> To-do item
Only the number is needed. Please count the lines below in which the word "align" occurs.

Web page edit records:
· · · ·
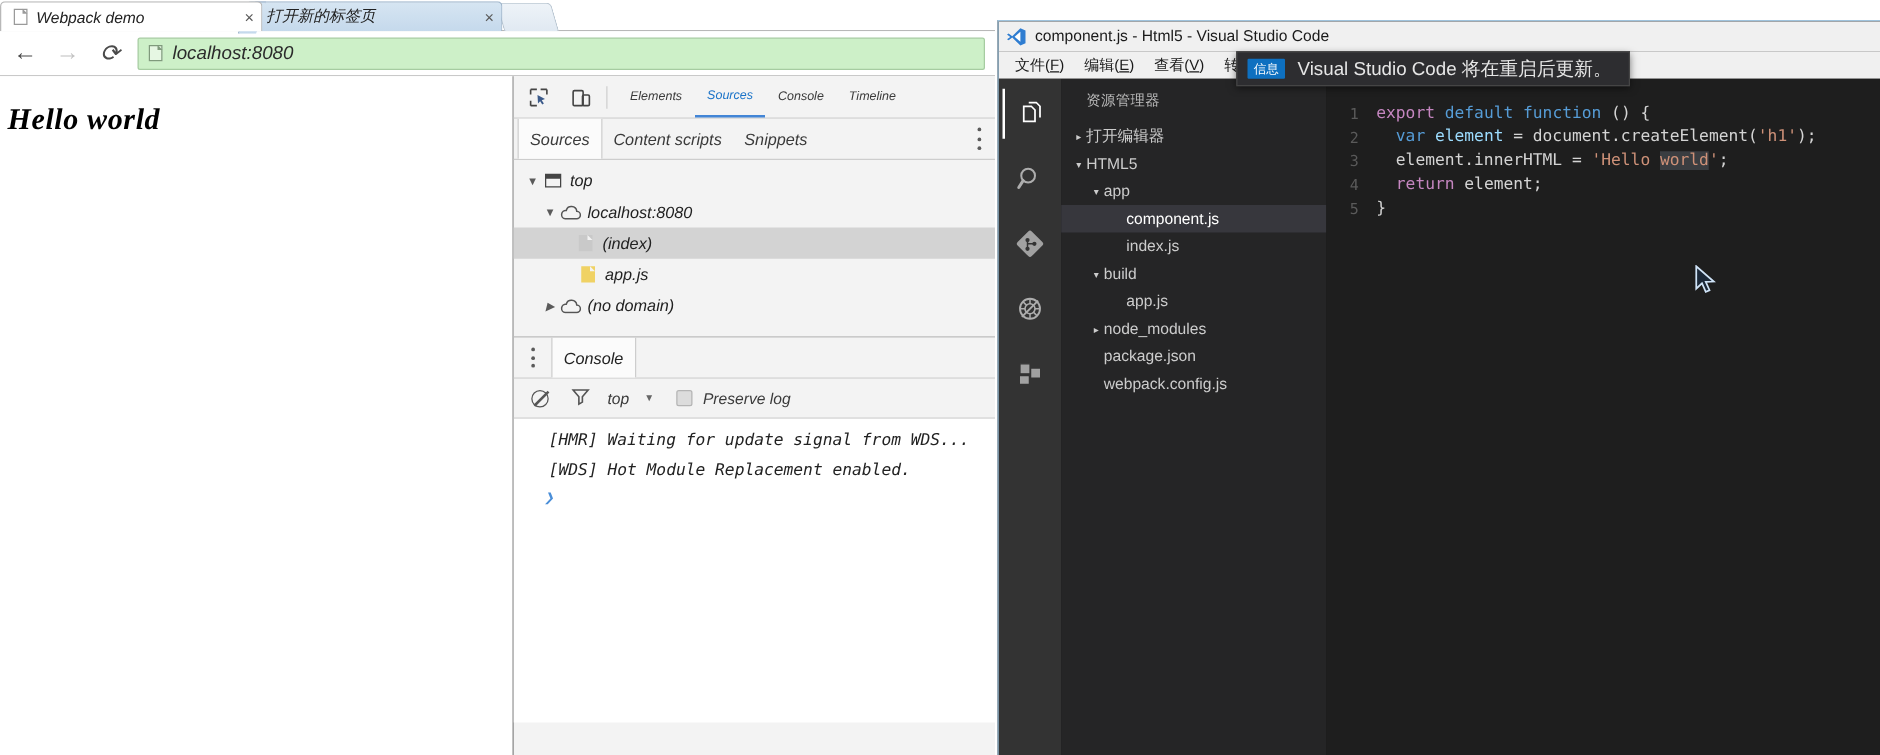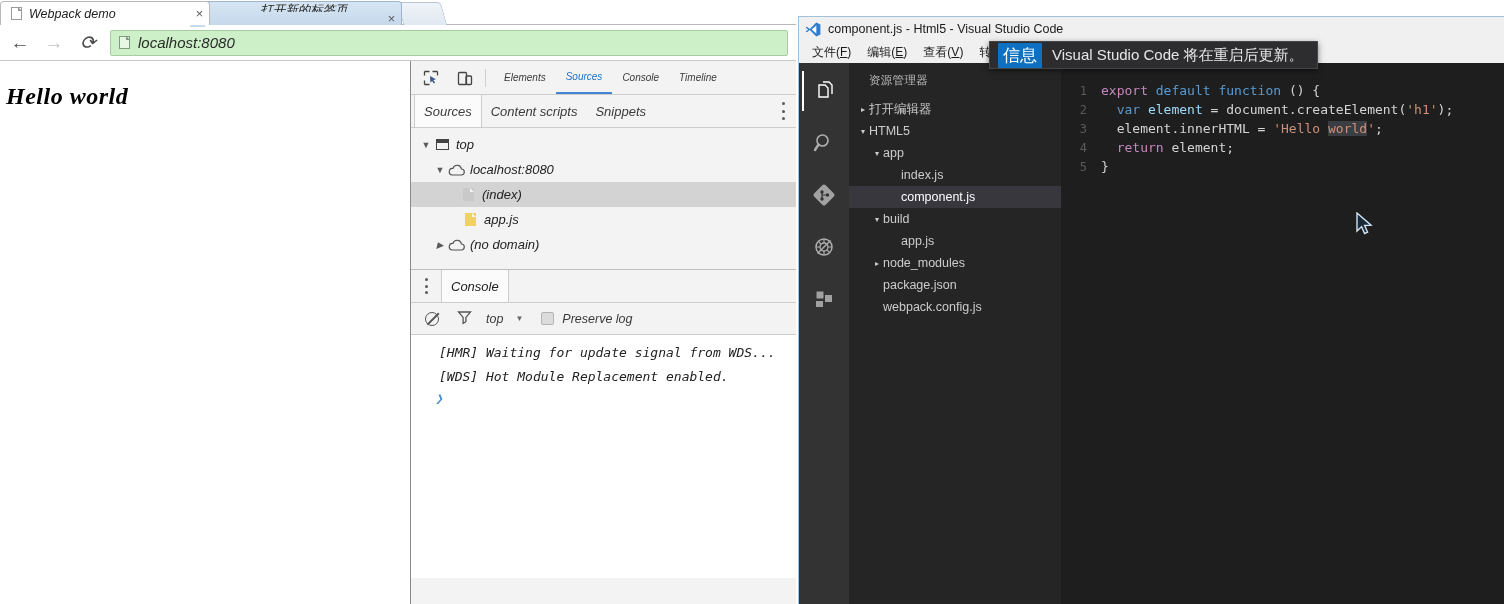--- a/index.html
+++ b/index.html
@@ -54,21 +54,20 @@
   }
   .tab-inactive {
     left: 202px; width: 200px;
     background: linear-gradient(to bottom, #d6e5f2 0%, #c5d9ec 100%);
     border-top: 1px solid #9fb6cc;
     border-left: 1px solid #9fb6cc;
     border-right: 1px solid #9fb6cc;
     border-radius: 4px 4px 0 0;
     z-index: 2;
     transform: skewX(0deg);
-    flex-direction: column;
   }
   .tab-inactive:before {
     content:""; position:absolute; left:-9px; top:-1px; width: 14px; height: 25px;
     background: linear-gradient(to bottom, #d6e5f2 0%, #c5d9ec 100%);
     border-left: 1px solid #9fb6cc; border-top: 1px solid #9fb6cc;
     transform: skewX(-17deg); border-radius: 3px 0 0 0;
     z-index: -1;
   }
   .newtab {
     position: absolute; left: 400px; top: 2px; width: 44px; height: 23px;
@@ -319,21 +318,21 @@
   .hl-word { background: #3a3d41; }
 
   .notif {
     position: absolute; left: 190px; top: 24px;
     background: #2d2d30; border: 1px solid #454545;
     height: 28px; display: flex; align-items: center;
     padding: 0 14px 0 8px; box-shadow: 0 2px 6px rgba(0,0,0,0.5);
     z-index: 20;
   }
   .notif-badge {
-    background: #0e70c0; color: #ffffff; font-size: 17px;
+    background: #0e70c0; color: #ffffff; font-size: 10px;
     padding: 1px 5px; margin-right: 10px; border-radius: 1px;
   }
   .notif-text { color: #e6e6e6; font-size: 15px; white-space: nowrap; }
 
   .cursor-arrow {
     position: absolute; left: 1355px; top: 212px; width: 20px; height: 26px;
     z-index: 40; pointer-events: none;
   }
 </style>
 </head>
@@ -546,25 +545,25 @@
           <span class="sb-lbl">打开编辑器</span>
         </div>
         <div class="sb-row" style="padding-left:8px">
           <span class="sb-arrow">▾</span>
           <span class="sb-lbl">HTML5</span>
         </div>
         <div class="sb-row" style="padding-left:22px">
           <span class="sb-arrow">▾</span>
           <span class="sb-lbl">app</span>
         </div>
+        <div class="sb-row sel" style="padding-left:52px">
+          <span class="sb-lbl">component.js</span>
+        </div>
         <div class="sb-row" style="padding-left:52px">
           <span class="sb-lbl">index.js</span>
-        </div>
-        <div class="sb-row sel" style="padding-left:52px">
-          <span class="sb-lbl">component.js</span>
         </div>
         <div class="sb-row" style="padding-left:22px">
           <span class="sb-arrow">▾</span>
           <span class="sb-lbl">build</span>
         </div>
         <div class="sb-row" style="padding-left:52px">
           <span class="sb-lbl">app.js</span>
         </div>
         <div class="sb-row" style="padding-left:22px">
           <span class="sb-arrow">▸</span>

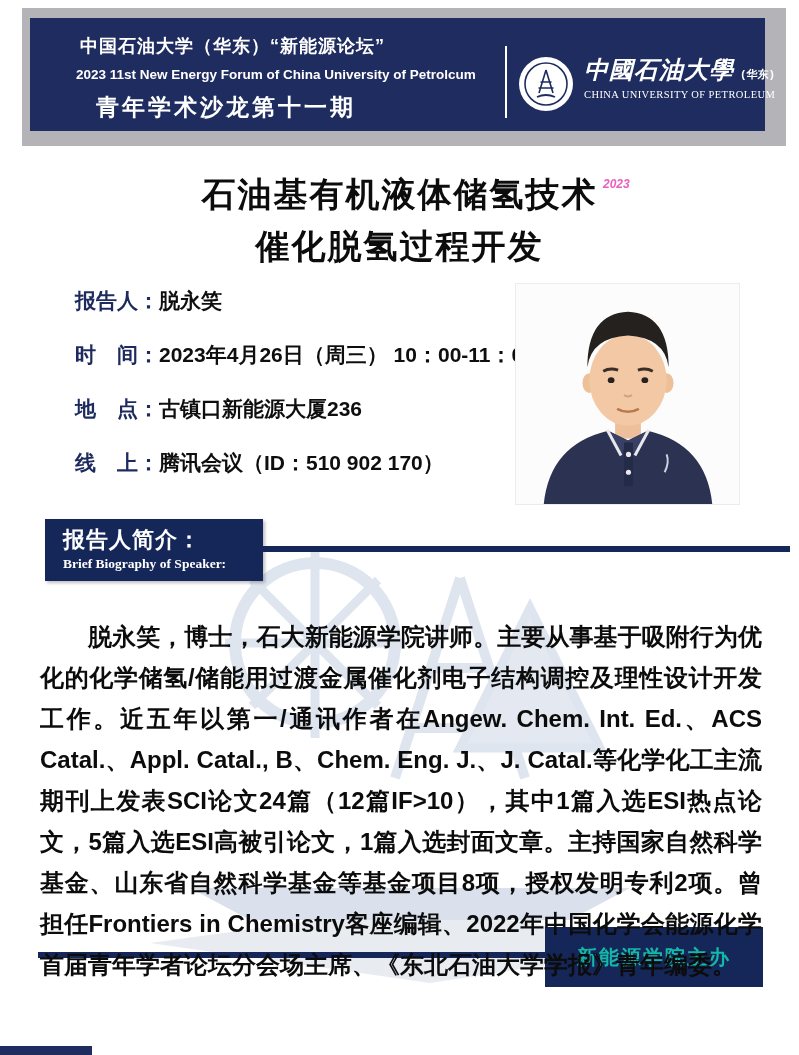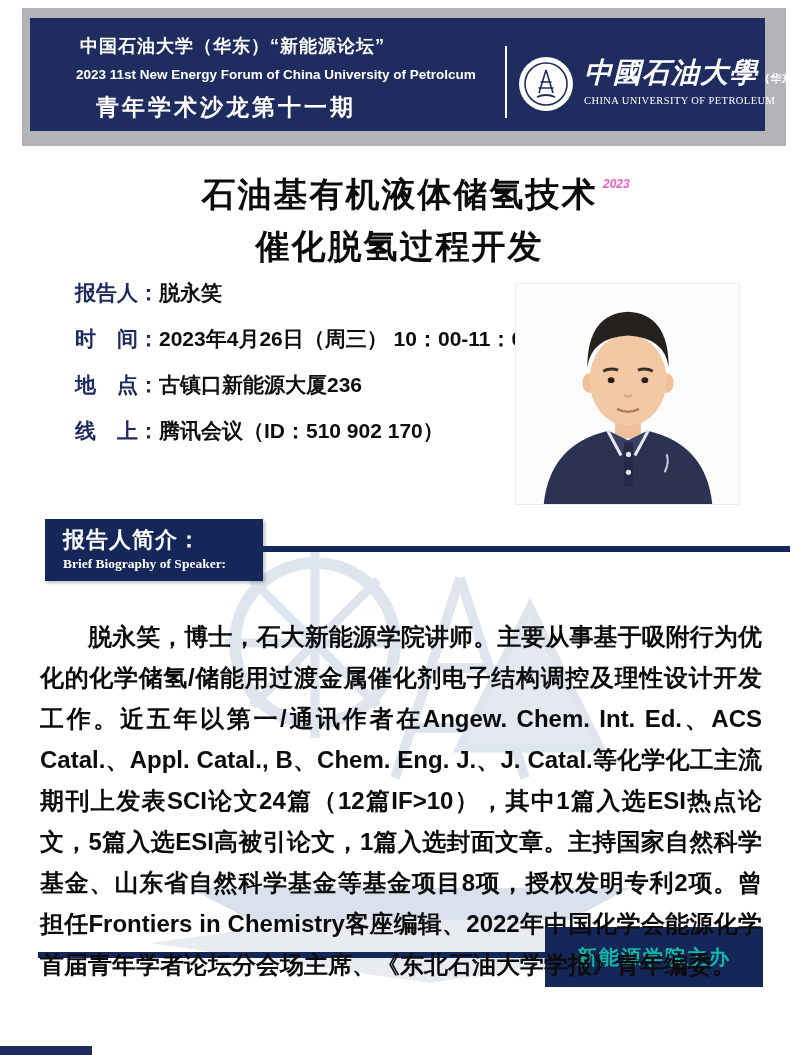--- a/index.html
+++ b/index.html
@@ -8,32 +8,32 @@
 
   
   .hdr-frame{position:absolute;left:22px;top:8px;width:764px;height:138px;background:#b4b4b8;}
   .hdr{position:absolute;left:30px;top:18px;width:735px;height:113px;background:#1f2c5f;color:#fff;}
   .hdr-title{position:absolute;left:50px;top:16px;font-size:18px;font-weight:bold;letter-spacing:1px;white-space:nowrap;}
   .hdr-en{position:absolute;left:46px;top:49px;font-size:13.5px;font-weight:bold;white-space:nowrap;}
   .hdr-sub{position:absolute;left:66px;top:74px;font-size:23px;font-weight:bold;letter-spacing:3px;white-space:nowrap;}
   .hdr-divider{position:absolute;left:475px;top:28px;width:2px;height:72px;background:#ffffff;}
   .seal{position:absolute;left:488px;top:38px;width:56px;height:56px;}
   .wordmark{position:absolute;left:554px;top:36px;white-space:nowrap;}
-  .wm-cn{font-family:"Liberation Serif","DejaVu Serif",serif;font-style:italic;font-weight:bold;font-size:28px;letter-spacing:1px;}
+  .wm-cn{font-family:"Liberation Serif","DejaVu Serif",serif;font-style:italic;font-weight:bold;font-size:24px;letter-spacing:1px;}
   .wm-suffix{font-size:11px;font-weight:bold;margin-left:6px;font-family:Liberation Mono, monospace;}
   .wm-en{font-family:"Liberation Serif","DejaVu Serif",serif;font-size:10.5px;letter-spacing:.4px;margin-top:3px;}
 
   
   .main-title{position:absolute;left:0;width:799px;text-align:center;color:#0c0c0c;
               font-weight:900;font-size:34px;letter-spacing:2px;white-space:nowrap;}
   .mt1{top:172px;} .mt2{top:224px;}
   .year-mark{position:absolute;left:603px;top:177px;font-size:12px;font-weight:bold;color:#e95fc0;font-style:italic;}
 
   
-  .info{position:absolute;left:75px;top:282px;display:flex;flex-direction:column;gap:24px;}
+  .info{position:absolute;left:75px;top:290px;display:flex;flex-direction:column;gap:32px;}
   .info-row{font-size:21px;font-weight:bold;white-space:nowrap;line-height:22px;}
   .info-label{color:#1c2a5e;}
   .info-value{color:#0e0e0e;}
 
   
   .photo{position:absolute;left:515px;top:283px;width:225px;height:222px;background:#fbfbfb;
          border:1px solid #ececec;box-sizing:border-box;}
 
   
   .bio-box{position:absolute;left:45px;top:519px;width:218px;height:62px;background:#152659;color:#fff;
· · · ·
> Result of the exercise
2